━━ TESTO DI STUDIO ━━
La versione testata è quella Xbox 360.

Commento

Bladestorm tenta di aumentare il tasso strategico di un genere fin'ora decisamente legato all'azione, introducendo punti di conquista e una componente gestionale più profonda. Purtroppo vincola le novità ad una struttura ancora palesemente arcade che finisce per limitare lo spazio di manovra. Tecnicamente insufficiente non riesce ad esaltare nemmeno dal punto di vista coreografico. Consigliato agli amanti del genere che desiderano seguirne l'evoluzione, ma con qualche riserva.

Pro

  • un sacco di unità su schermo
  • finalmente una componente gestionale strutturata
  • introduce qualche novità sul versante giocabilità...
━━━
ESERCIZIO DA SVOLGERE:
Riporta tale e quale il brano della recensione di Bladestorm da "Bladestorm tenta di" fino a "con qualche riserva." compreso.
━━ MATERIALE FORNITO ━━
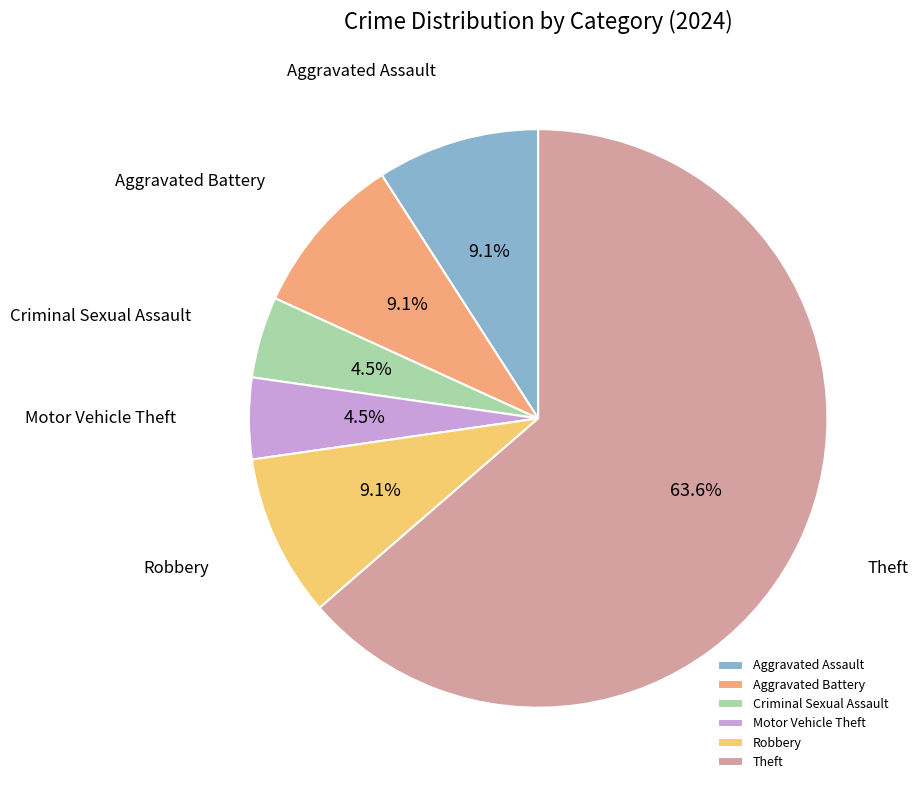

What is the largest slice in the pie chart?

Theft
━━━
ESERCIZIO SVOLTO:
Bladestorm tenta di aumentare il tasso strategico di un genere fin'ora decisamente legato all'azione, introducendo punti di conquista e una componente gestionale più profonda. Purtroppo vincola le novità ad una struttura ancora palesemente arcade che finisce per limitare lo spazio di manovra. Tecnicamente insufficiente non riesce ad esaltare nemmeno dal punto di vista coreografico. Consigliato agli amanti del genere che desiderano seguirne l'evoluzione, ma con qualche riserva.